Noi in Europa non abbiamo niente di cui vantarci quando parliamo di questa situazione. Con la sola eccezione della Cancelliera Merkel durante la sua prima visita ufficiale negli Stati Uniti, nessun leader europeo (incluso il Presidente Rajoy, di recente) ha condannato questa situazione davanti a un’autorità americana. Oltre a contribuire a questa vergogna (e sicuramente non soltanto tramite omissione), anche l’Unione Europea ha le sue Guantanamo, perché quando si tratta di ignorare i diritti umani e gli obblighi legislativi internazionali, Guantanamo è  facilmente paragonabile ai 400 centri di detenzione di immigrati che sono in funzione nei 28 Stati membri, nelle nazioni candidate, in nazioni che usufruiscono del vantaggio della politica degli Stati vicini e in nazioni che prettamente e semplicemente fanno affari su una tale miseria. Questa situazione è stata ampiamente riportata e documentata da Migreurop, l’ONG più importante in Europa in termini di asilo e politica sull’immigrazione. Migreurop è stata creata alla fine del 2000, durante il Social Forum Europeo di Firenze, come rete europea che condanna “l’Europa dei campi”, espressione utilizzata intenzionalmente per sottolineare l’analogia con le terribili esperienze dei campi di concentramento, come i campi di Argelés, impossibili da cancellare dai ricordi dei repubblicani spagnoli.
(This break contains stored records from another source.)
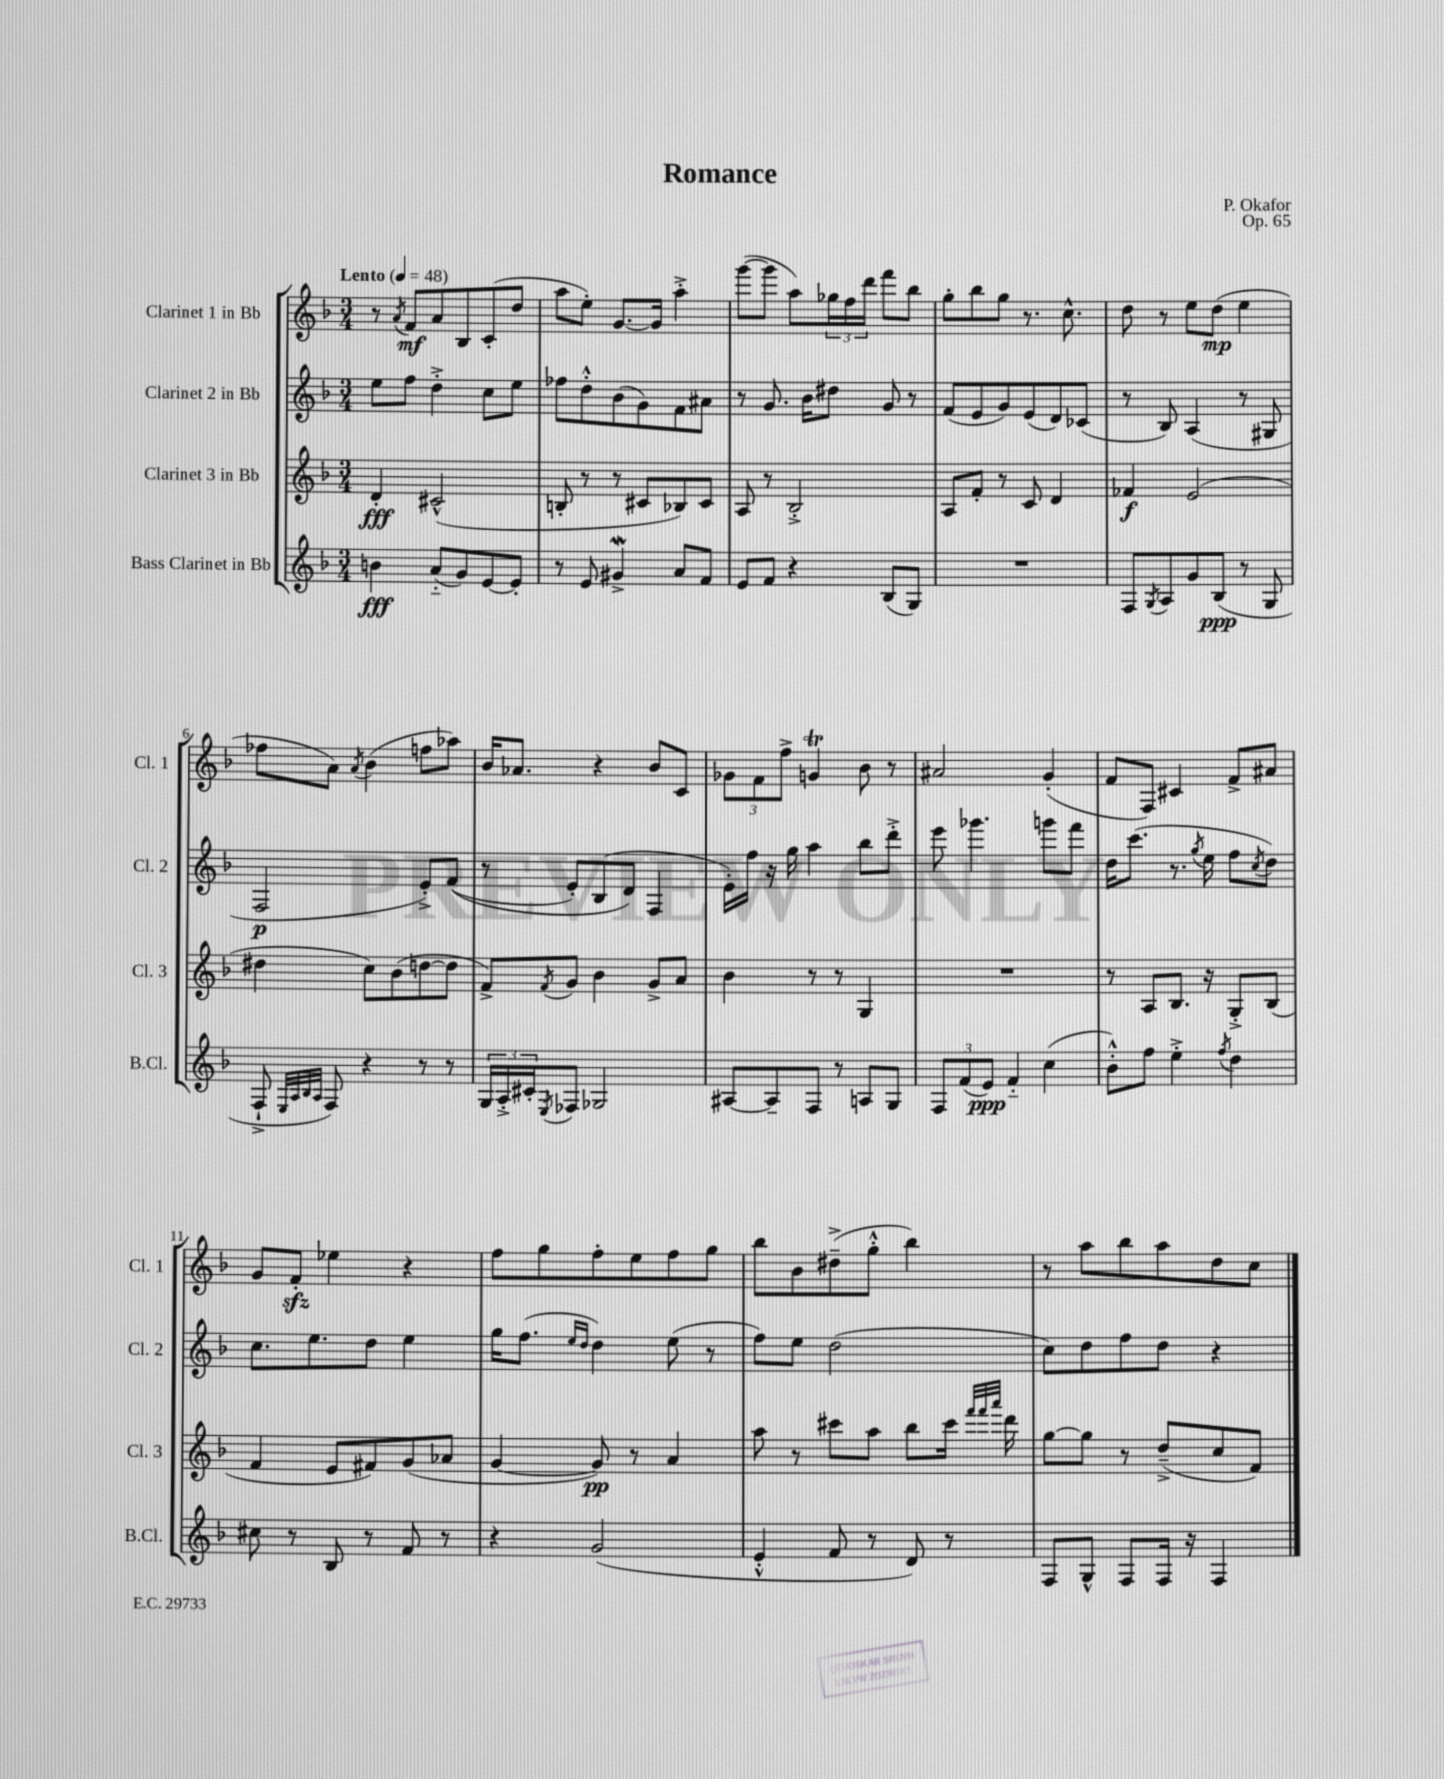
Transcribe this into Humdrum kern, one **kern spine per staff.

**kern	**dynam	**kern	**dynam	**kern	**dynam	**kern	**dynam
*part4	*part4	*part3	*part3	*part2	*part2	*part1	*part1
*staff4	*staff4	*staff3	*staff3	*staff2	*staff2	*staff1	*staff1
*I"Bass Clarinet in Bb	*	*I"Clarinet 3 in Bb	*	*I"Clarinet 2 in Bb	*	*I"Clarinet 1 in Bb	*
*I'B.Cl.	*	*I'Cl. 3	*	*I'Cl. 2	*	*I'Cl. 1	*
*clefG2	*	*clefG2	*	*clefG2	*	*clefG2	*
*k[b-]	*	*k[b-]	*	*k[b-]	*	*k[b-]	*
*M3/4	*	*M3/4	*	*M3/4	*	*M3/4	*
*MM48	*	*MM48	*	*MM48	*	*MM48	*
=1	=1	=1	=1	=1	=1	=1	=1
!	!	!	!	!	!	!LO:TX:a:B:t=Lento	!
4bn\	fff	4d'/	fff	8ee\L	.	8r	.
.	.	.	.	.	.	8qa/	.
.	.	.	.	8ff\J	.	8f/L	mf
(8a/L	.	(2c#X^^/	.	4dd'^\	.	8a/	.
8g/)	.	.	.	.	.	8B-/	.
[8e/	.	.	.	8cc\L	.	(8c'/	.
8e'/J]	.	.	.	8ee\J	.	8dd/J	.
=2	=2	=2	=2	=2	=2	=2	=2
8r	.	8Bn'/	.	8ff-X\L	.	8aa\L	.
8e/	.	8r	.	8dd'^^\	.	8ee'\J)	.
4g#XW^/	.	8r	.	(8b-\	.	[8.g/L	.
.	.	8c#X/L	.	8g\)	.	.	.
.	.	.	.	.	.	16g/Jk]	.
8a/L	.	8B-X/)	.	8f\	.	4aa'^\	.
8f/J	.	8c#/J	.	8a#X\J	.	.	.
=3	=3	=3	=3	=3	=3	=3	=3
8e/L	.	8A/	.	8r	.	([8ggg\L	.
8f/J	.	8r	.	8.g/	.	8ggg\J]	.
4r	.	2B-'^/	.	.	.	8aa\L)	.
.	.	.	.	16b-\KL	.	.	.
.	.	.	.	8dd#X\J	.	24gg-X\L	.
.	.	.	.	.	.	24ff\	.
.	.	.	.	.	.	24ddd\JJ	.
(8B-/L	.	.	.	8g/	.	8fff\L	.
8G/J)	.	.	.	8r	.	8bb-\J	.
=4	=4	=4	=4	=4	=4	=4	=4
2.r	.	8A/L	.	(8f/L	.	8gg'\L	.
.	.	8f'/J	.	8e/	.	8bb-\	.
.	.	8r	.	8g/)	.	8gg\J	.
.	.	8c/	.	(8e/	.	8.r	.
.	.	4d/	.	8d/)	.	.	.
.	.	.	.	.	.	8.cc^^\	.
.	.	.	.	(8c-X/J	.	.	.
=5	=5	=5	=5	=5	=5	=5	=5
8F/L	.	4f-X/	f	8r	.	8dd\	.
8qG/	.	.	.	.	.	.	.
8A/	.	.	.	8B-/)	.	8r	.
8g/	.	(2e/	.	(4A/	.	8ee\L	.
(8B-/J	ppp	.	.	.	.	(8dd\J	mp
8r	.	.	.	8r	.	4ee\	.
8G/	.	.	.	8G#X/	.	.	.
!!LO:LB:g=z
=6	=6	=6	=6	=6	=6	=6	=6
8F`^/	.	4dd#X\	.	2F/	p	8ff-X\L	.
32qqE/LLL	.	.	.	.	.	.	.
32qqA/	.	.	.	.	.	.	.
32qqB-/	.	.	.	.	.	.	.
32qqA/JJJ	.	.	.	.	.	.	.
8F/)	.	.	.	.	.	8a\J)	.
.	.	.	.	.	.	8qa/	.
4r	.	8cc\L)	.	.	.	(4b-\	.
.	.	(8b-\	.	.	.	.	.
8r	.	[8ddn\	.	8e'^/L)	.	8ffn\L	.
8r	.	8dd\J]	.	((8f/J	.	8aa-X\J)	.
=7	=7	=7	=7	=7	=7	=7	=7
24G/LL	.	8f^/L)	.	8r	.	16b-/KL	.
24A'^/	.	.	.	.	.	.	.
.	.	.	.	.	.	8.a-X/J	.
24c#X'/J	.	.	.	.	.	.	.
8qE/	.	8qf/	.	.	.	.	.
8F-X/J	.	8g/J	.	8e'/L)	.	.	.
2G-X/	.	4b-\	.	(8B-/	.	4r	.
.	.	.	.	8d/J)	.	.	.
.	.	8g^/L	.	4F/	.	8b-/L	.
.	.	8a/J	.	.	.	8c/J	.
=8	=8	=8	=8	=8	=8	=8	=8
[8A#X/L	.	4b-\	.	16e'\LL)	.	12g-X\L	.
.	.	.	.	16ff\JJ	.	.	.
.	.	.	.	.	.	12f\	.
8A#~/]	.	.	.	16r	.	.	.
.	.	.	.	.	.	12ff^\J	.
.	.	.	.	16gg\	.	.	.
8F/J	.	8r	.	4aa\	.	4gnT/	.
8r	.	8r	.	.	.	.	.
8An/L	.	4G/	.	8bb-\L	.	8b-\	.
8G/J	.	.	.	8ddd'^\J	.	8r	.
=9	=9	=9	=9	=9	=9	=9	=9
12F/L	.	2.r	.	8eee\	.	2a#X/	.
(12f/	.	.	.	.	.	.	.
.	.	.	.	4.ggg-X\	.	.	.
12e/J)	ppp	.	.	.	.	.	.
4f/	.	.	.	.	.	.	.
(4cc\	.	.	.	8gggn\L	.	(4g'/	.
.	.	.	.	8fff\J	.	.	.
=10	=10	=10	=10	=10	=10	=10	=10
8b-'^^\L)	.	8r	.	16dd\KL	.	8f/L	.
.	.	.	.	(8.ccc\J	.	.	.
8ff\J	.	8A/L	.	.	.	8F/J)	.
4ee'^\	.	8.B-/J	.	8.r	.	4c#X/	.
.	.	.	.	8qgg/	.	.	.
.	.	16r	.	16ee\	.	.	.
8qff/	.	.	.	.	.	.	.
4dd\	.	8G'^/L	.	8ff\L	.	8f^/L	.
.	.	.	.	8qcc/	.	.	.
.	.	(8B-/J	.	8dd\J)	.	8a#X/J	.
!!LO:LB:g=z
=11	=11	=11	=11	=11	=11	=11	=11
8cc#X\	.	4f/	.	8.cc\L	.	8g/L	.
8r	.	.	.	.	.	8fzz'/J	.
.	.	.	.	8.ee\	.	.	.
8B-/	.	8e/L	.	.	.	4ee-X\	.
8r	.	8f#X/)	.	8dd\J	.	.	.
8f/	.	(8g/	.	4ee\	.	4r	.
8r	.	8a-X/J	.	.	.	.	.
=12	=12	=12	=12	=12	=12	=12	=12
4r	.	[4g/	.	16gg\KL	.	8ff\L	.
.	.	.	.	(8.ff\J	.	.	.
.	.	.	.	.	.	8gg\	.
.	.	.	.	16qqee/LL	.	.	.
.	.	.	.	16qqdd/JJ	.	.	.
(2g/	.	8g/])	pp	4dd\)	.	8ff'\	.
.	.	8r	.	.	.	8ee\	.
.	.	4a/	.	(8ee\	.	8ff\	.
.	.	.	.	8r	.	8gg\J	.
=13	=13	=13	=13	=13	=13	=13	=13
4e'^^/	.	8aa\	.	8ff\L)	.	8bb-\L	.
.	.	8r	.	8ee\J	.	8b-\	.
8f/	.	8ccc#X\L	.	(2dd\	.	(8dd#X~^\	.
8r	.	8aa\J	.	.	.	8gg'^^\J	.
8d/)	.	8bb-\L	.	.	.	4bb-\)	.
8r	.	16ccc#\Jk	.	.	.	.	.
.	.	32qqfff/LLL	.	.	.	.	.
.	.	32qqfff/	.	.	.	.	.
.	.	32qqaaa/JJJ	.	.	.	.	.
.	.	16ddd\	.	.	.	.	.
=14	=14	=14	=14	=14	=14	=14	=14
8F/L	.	[8gg\L	.	8cc\L)	.	8r	.
8G^^/J	.	8gg\J]	.	8dd\	.	8aa\L	.
8F/L	.	8r	.	8ff\	.	8bb-\	.
16F/Jk	.	(8dd~^/L	.	8dd\J	.	8aa\	.
16r	.	.	.	.	.	.	.
4F/	.	8cc/	.	4r	.	8dd\	.
.	.	8f/J)	.	.	.	8cc\J	.
==	==	==	==	==	==	==	==
*-	*-	*-	*-	*-	*-	*-	*-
Negli ultimi decenni, Migreurop ha sviluppato e attuato progetti di ricerca, iniziative sociali a livello locale e proposte costruttive in questo ambito. Alcuni esempi includono la campagna del 2011 Open Access Now, in cui si richiama alla trasparenza e all’accesso ai centri di detenzione di immigrati in Europa, e il progetto sulla mappatura dinamica dei centri detentivi di immigrati, collegato al progetto AntiAtlas of Borders. Il lavoro di questa ONG è culminato nell’iniziativa Close the Camps, [Chiudete i Campi, NdT], che è stata lanciata nel 2011 e presentata nel dicembre 2013 nel contesto della Campagna Europea contro la Detenzione Amministrativa degli Immigrati, facente parte delle Alternative Europee  (Area di Migrazione EA/Programma di Detenzione EA). L’iniziativa accosta le analisi delle proposte costruttive, come l’intenzione di redigere una mappa dei 393 campi – conosciuti come centros de internamiento – nel linguaggio legale spagnolo. A sua volta questa mappa cerca di sottolineare l’importanza chiave di questi centri come parte di una politica di guerra vera e propria all’immigrazione (a questo riguardo, vedi il Manifesto simbolico di Migreurop). I circa 400 campi risiedono nei 28 Stati membri europei, nelle nazioni candidate, in quelle che fanno parte della Politica europea di vicinato (ENP) e in altre nazioni che partecipano a queste politiche. Chiudiamo questi campi di detenzione per gli immigrati. Chiudiamo Guantanamo e campi simili nel 2014. Stavolta non abbiamo scuse.